I think he may be living. I found a phone number, but perhaps he's not in Benbrook anymore. Go to:
anywho.com type in John Walcott Texas. You'll get 2 possibilities. One matches the age description. Good luck!

johnsgirl

" Wow!!.... I was thrilled too see this!! John Walcott was my Dad. 
He passed away earlier this year - 2014 at 92. He often wondered if any of these would find their way to ebay.

He made these for his tool collector friends and donated several to Midwest Tool Collectors for their yearly auction.
I'm so glad you appreciate the work that he did…he was very proud of it. I have one myself,

Dad loved tools and appreciated everything about them as a user and collector. A self taught man with only a 9th grade formal education. He worked as an electronics engineer for a major company, and was a field engineer troubleshooter in the radar field…think U2, F16, X-15.

After retiring after 32 years, he decided he'd like to work with wood, so read everything he could find and decided since the "old guys" made beautiful furniture before the advent of all the fancy electric tools, he'd get a "few" planes and tools to see what it was all about.

Major fail….he had a collection of over 150 planes and multitude of other tools when he was forced to give up his passion due to macular degeneration.

I'm thrilled that I could answer a little of the mystery concerning this gauge. It is a remarkable piece, made by a remarkable man…..I so wish I could share this with him.

I know he'd be thrilled it found a good home!

... to answer your some of your questions….
Yes, the knobs and misc. pieces and parts were made by Dad. He had an old lathe that was purchased used in the mid 1950's. He geared it to be used for both metal and wood. It was used primarily for metal work until his passion with wood took hold. And yes, he was a pretty good machinist too, so understood tight tolerances and how to achieve them.
I sold most of his collectibles on eBay over the past 6 years or so…his expertise was a bit of a problem for me. With his sight failing, I'd ask him if he restored a particular plane, or was it original? He'd look it over, turn it over a few times, then reply "well, I'm not sure, but if I did anything to it, I did a pretty good job!" I have to say, I learned a ton about those old tools…in order to list, I had to be educated and understand all the pieces and parts.

I think he left this world feeling he'd accomplished something …. he made me learn something!! "

How cool is this? What a great ending to a fun story!

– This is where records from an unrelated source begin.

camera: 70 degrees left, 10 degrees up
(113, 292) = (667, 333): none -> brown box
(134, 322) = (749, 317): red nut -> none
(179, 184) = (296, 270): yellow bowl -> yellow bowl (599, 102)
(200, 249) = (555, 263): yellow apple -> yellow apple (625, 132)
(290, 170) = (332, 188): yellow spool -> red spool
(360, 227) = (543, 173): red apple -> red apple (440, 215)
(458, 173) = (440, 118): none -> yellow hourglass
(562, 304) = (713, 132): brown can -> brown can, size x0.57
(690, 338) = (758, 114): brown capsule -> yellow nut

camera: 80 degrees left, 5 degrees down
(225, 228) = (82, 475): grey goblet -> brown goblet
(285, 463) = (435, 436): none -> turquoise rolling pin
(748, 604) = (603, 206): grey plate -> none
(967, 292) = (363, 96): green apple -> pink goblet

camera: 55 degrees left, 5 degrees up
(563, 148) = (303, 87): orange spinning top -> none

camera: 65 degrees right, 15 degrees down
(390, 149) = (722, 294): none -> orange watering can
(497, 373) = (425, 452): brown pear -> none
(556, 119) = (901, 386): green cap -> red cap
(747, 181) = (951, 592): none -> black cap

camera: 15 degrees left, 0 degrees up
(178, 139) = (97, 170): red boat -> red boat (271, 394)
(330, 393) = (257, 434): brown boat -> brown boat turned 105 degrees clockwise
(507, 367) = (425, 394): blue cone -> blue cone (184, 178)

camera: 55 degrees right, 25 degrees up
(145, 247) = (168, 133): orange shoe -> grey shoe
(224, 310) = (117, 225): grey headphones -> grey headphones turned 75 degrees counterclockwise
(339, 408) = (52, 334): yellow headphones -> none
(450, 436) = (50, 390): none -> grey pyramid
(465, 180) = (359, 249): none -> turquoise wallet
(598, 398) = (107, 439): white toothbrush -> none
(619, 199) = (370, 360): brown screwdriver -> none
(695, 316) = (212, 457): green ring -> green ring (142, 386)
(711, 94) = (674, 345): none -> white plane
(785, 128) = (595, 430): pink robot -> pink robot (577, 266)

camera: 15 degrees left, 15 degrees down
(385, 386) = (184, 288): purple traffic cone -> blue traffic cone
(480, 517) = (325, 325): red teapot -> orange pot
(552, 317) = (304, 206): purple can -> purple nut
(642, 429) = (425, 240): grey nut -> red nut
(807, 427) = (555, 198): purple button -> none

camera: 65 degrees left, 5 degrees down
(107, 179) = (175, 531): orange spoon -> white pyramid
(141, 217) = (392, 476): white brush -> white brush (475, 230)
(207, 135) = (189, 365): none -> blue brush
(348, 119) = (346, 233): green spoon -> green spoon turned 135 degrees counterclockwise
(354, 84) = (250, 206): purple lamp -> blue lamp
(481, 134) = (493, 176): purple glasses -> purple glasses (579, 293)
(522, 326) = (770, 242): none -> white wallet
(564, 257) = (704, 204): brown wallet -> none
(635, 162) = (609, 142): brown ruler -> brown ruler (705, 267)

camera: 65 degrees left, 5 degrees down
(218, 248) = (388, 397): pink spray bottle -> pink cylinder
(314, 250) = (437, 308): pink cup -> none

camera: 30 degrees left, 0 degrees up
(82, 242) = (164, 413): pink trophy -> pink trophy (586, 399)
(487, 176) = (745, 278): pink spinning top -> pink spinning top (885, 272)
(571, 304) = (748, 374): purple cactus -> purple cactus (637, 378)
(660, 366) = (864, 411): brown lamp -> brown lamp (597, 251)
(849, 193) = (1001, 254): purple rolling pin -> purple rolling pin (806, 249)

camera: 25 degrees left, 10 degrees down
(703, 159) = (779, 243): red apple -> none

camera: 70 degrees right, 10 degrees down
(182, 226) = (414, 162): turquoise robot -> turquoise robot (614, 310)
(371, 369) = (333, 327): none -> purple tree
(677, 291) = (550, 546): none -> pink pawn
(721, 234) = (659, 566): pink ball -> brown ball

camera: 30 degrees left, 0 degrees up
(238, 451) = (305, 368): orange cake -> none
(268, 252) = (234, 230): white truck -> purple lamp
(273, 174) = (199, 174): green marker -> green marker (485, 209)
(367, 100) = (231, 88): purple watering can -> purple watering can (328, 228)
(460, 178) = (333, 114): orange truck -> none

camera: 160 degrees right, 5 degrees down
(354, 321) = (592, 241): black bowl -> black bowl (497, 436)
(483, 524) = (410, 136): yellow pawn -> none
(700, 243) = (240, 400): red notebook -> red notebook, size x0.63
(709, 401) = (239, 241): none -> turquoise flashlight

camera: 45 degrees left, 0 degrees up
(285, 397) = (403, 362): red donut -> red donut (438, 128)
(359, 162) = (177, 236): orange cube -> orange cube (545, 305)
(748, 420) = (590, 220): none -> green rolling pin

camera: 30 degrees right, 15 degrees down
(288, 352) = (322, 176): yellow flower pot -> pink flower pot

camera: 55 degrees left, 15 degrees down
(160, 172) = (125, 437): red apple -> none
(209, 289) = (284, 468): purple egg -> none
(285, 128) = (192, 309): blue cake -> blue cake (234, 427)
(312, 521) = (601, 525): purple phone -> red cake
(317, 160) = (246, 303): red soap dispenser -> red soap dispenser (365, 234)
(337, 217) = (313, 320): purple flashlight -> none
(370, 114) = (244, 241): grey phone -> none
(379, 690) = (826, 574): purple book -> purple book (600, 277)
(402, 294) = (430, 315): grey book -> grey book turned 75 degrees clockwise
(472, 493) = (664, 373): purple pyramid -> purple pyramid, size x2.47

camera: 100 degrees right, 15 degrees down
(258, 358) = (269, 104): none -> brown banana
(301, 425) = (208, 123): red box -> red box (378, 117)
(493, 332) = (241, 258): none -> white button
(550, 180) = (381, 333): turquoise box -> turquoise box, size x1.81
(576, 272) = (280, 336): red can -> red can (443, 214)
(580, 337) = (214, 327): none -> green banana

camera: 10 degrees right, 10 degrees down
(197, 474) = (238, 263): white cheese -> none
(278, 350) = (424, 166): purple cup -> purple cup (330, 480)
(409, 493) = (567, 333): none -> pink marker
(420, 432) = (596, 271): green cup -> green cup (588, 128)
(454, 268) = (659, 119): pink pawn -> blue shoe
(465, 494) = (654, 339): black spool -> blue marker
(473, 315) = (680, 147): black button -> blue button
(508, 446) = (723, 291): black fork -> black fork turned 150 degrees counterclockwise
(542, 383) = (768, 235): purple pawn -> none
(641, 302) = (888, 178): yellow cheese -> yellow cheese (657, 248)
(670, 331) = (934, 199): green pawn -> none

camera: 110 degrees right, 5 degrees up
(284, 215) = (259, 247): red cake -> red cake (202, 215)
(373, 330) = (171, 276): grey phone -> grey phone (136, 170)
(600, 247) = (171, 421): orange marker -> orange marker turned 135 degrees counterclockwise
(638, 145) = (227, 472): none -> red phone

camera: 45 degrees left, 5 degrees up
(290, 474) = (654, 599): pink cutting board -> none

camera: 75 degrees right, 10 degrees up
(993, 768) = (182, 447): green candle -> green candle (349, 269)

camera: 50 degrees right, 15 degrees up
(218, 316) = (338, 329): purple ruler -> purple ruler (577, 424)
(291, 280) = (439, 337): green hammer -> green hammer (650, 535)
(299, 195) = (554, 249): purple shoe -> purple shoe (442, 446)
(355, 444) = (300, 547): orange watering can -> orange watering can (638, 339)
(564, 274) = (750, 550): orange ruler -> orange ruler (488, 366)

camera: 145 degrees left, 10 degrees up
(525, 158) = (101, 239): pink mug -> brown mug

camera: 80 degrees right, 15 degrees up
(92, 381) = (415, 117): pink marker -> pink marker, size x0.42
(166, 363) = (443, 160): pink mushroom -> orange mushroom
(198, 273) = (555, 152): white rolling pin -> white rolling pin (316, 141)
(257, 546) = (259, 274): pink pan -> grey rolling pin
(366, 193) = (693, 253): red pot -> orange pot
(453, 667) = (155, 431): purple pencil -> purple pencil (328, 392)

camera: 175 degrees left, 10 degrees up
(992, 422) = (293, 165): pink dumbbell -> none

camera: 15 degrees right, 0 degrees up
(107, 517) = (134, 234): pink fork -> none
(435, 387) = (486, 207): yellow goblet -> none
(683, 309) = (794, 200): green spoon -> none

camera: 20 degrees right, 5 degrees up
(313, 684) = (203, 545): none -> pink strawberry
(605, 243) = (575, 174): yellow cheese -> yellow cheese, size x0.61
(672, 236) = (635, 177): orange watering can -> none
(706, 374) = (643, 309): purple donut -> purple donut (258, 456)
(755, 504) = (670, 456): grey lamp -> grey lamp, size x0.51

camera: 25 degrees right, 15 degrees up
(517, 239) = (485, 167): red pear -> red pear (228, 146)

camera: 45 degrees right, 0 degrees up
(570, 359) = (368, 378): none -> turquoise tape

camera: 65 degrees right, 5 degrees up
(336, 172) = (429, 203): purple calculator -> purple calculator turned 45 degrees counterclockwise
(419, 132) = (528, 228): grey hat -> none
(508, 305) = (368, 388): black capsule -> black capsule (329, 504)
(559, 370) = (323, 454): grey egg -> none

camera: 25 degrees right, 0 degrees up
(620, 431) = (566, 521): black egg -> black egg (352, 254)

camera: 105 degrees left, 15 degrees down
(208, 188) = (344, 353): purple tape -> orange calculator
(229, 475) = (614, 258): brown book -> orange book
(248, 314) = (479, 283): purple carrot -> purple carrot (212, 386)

Thank you, Johnsgirl. I'm sure he was very proud of you.


----------



## waho6o9

Great blog!


----------



## Gene01

Beautiful story.


----------



## stefang

A Great story. It's too bad Mr. Walcot wasn't still alive to hear your praise, but I'm sure his daughter was thrilled to learn how appreciated his work was and that is almost as good.


----------



## joey502

I really enjoyed the blog and follow up, well done.


----------



## Gshepherd

Great Story, I will tip my hat off to John for a job well done. You got yourself a fine marking guage.


----------